“Mr. Halley, I have done good work. I have sent thirty-one men to the electric chair, thirteen for killing police officers. In none of those cases was one finger of criticism pointed at my conduct, other than the fact some would say, he has a lot of wealth... Well, I haven’t bought a car since 1918, and I have no maids.”
The stupidity of that caught Halley off guard.
But Kefauver, referring to a file, picked up the thread. “We have a letter written by the late Mr. Drury, in which he makes certain charges against you to John E. Babb, your opponent in the upcoming election.”
“I’ve seen that letter. Pack of lies.”
“In it, you are described as a ‘menace’ to law enforcement. Is it true that during the period Lieutenant Drury served under you from 1932 to 1937, many topflight gangsters he arrested were speedily released or dismissed in court?”
“With all due respect to the deceased, that’s nonsense, Senator. It just shows that arresting these alleged ‘gangsters’ without any evidence to convict them is irresponsible law enforcement.”
Kefauver sighed; his long droopy face seemed very tired indeed. “Captain Gilbert — would you acknowledge that it would be natural for the public to lose confidence in a police officer who amassed such great wealth?”
Tubbo shook his head, sadly. “The failure of human nature, Senator, is that we are prone to believe evil about our fellow man... especially about a police officer.”
That gem of folk wisdom seemed to stun his inquisitors, and after a few more questions, the executive-session interrogation of the World’s Richest Cop came to a close.

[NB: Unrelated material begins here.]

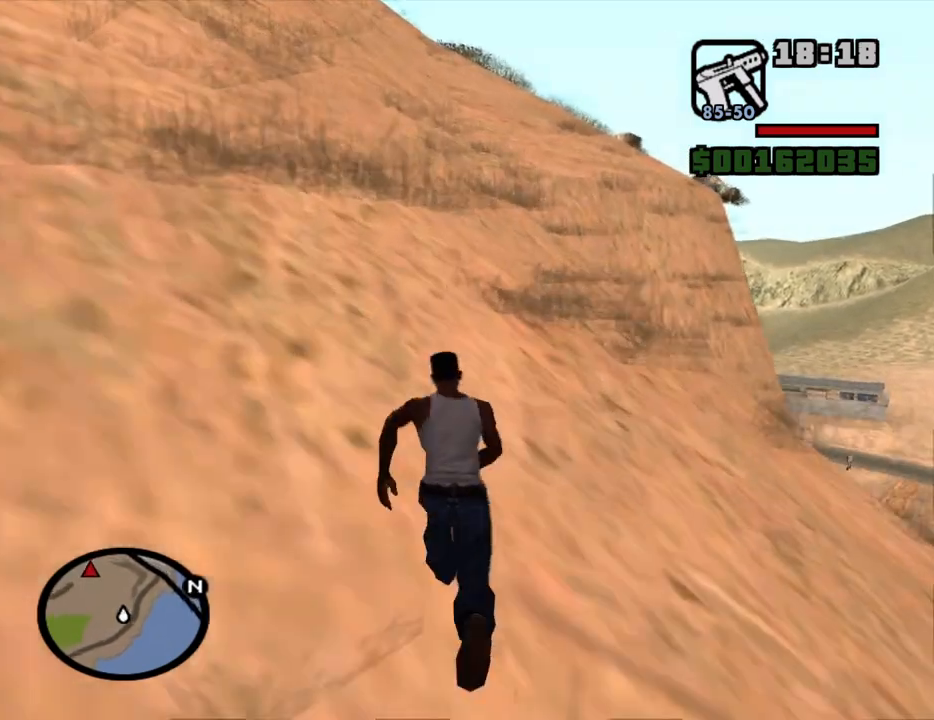
{"keys": ["space", "w"], "mouse": [], "events": [[100, "space", "down"], [184, "space", "up"], [417, "space", "down"]]}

As disingenuous as he’d been, Tubbo — thoroughly incompetent witness that he was — had revealed more than anyone might have expected; but — because of the closed nature of the session, designed not to embarrass the Democratic Party — the transcript would be confidential until the committee’s eventual report. Kefauver’s usual frank press summary of witness testimony would be suspended in the captain’s case. The public would not be privy to Tubbo’s testimony until weeks, perhaps months, after election day.
I’m sure Kefauver did this reluctantly; but the politics of it were unavoidable. Whether some deal with Tubbo had been cut in advance — and his “surprise” appearance was expected — or the senator instinctively toed the party line by temporarily covering up Tubbo’s testimony, I couldn’t tell you.
What neither Tubbo nor Kefauver had contemplated, however, was a certain sleazy private detective among the insiders in the gallery, a surveillance-savvy divorce dick whose briefcase contained a battery-operated miniature wire recorder about the size of a fat paperback book, with a spool handling two and a half hours without a reload. In other words, Drury’s tapes may have been missing, but Heller’s weren’t. I sold them to Ray Brennan of the
I would rather have put a bullet in the fat fuck’s brain; but had to settle for just ruining him. The man who plotted with Charley Fischetti to have Bill Drury and Marvin Bas murdered lost the sheriff’s race by nearly four hundred thousand votes — and, even in Chicago, the Democratic machine was soundly trounced by protest voting from its own party, from key county offices to Senate majority leader Lucas losing to Everett Dirksen.
The day following the election, Captain Dan “Tubbo” Gilbert resigned in disgrace as chief investigator of the State’s Attorney’s office and from the police department itself. He had plenty of money for his old age, but the commodity he valued most of all — power — was lost to him forever.
17
Tim O’Conner lived on the far Northwest Side, on Forest View Lane off Milwaukee Avenue. I’d called Tim and told him I had something for him — Bill Drury’s widow, Annabel, had asked me to deliver a personal item — and he said tonight would be fine.
A few weeks had passed since Tubbo appeared before the Crime Committee — the papers were still having a field day with the story, including speculation over who might have leaked the testimony (Kefauver blamed the reporting company who transcribed the court recorder’s work). This was a Tuesday evening in early November and drizzly and cold, enough so that I’d zipped the lining into my London Fog.
I pulled the Olds into the Forest Preserve and walked across the woods, leaves crunching damply under my Florsheims, and angled through the trees until I came out at the dead-end street that was Forest View Lane. Tim’s house was the last one on the end of the block, with no one directly across the street, and a vacant lot of knee-high weeds next door. A standard Chicago brown-brick bungalow, the squat, pitch-roofed one-story had an attic with an overhang and a big bay window in front of the living room, drapes closed, though lights burned behind them.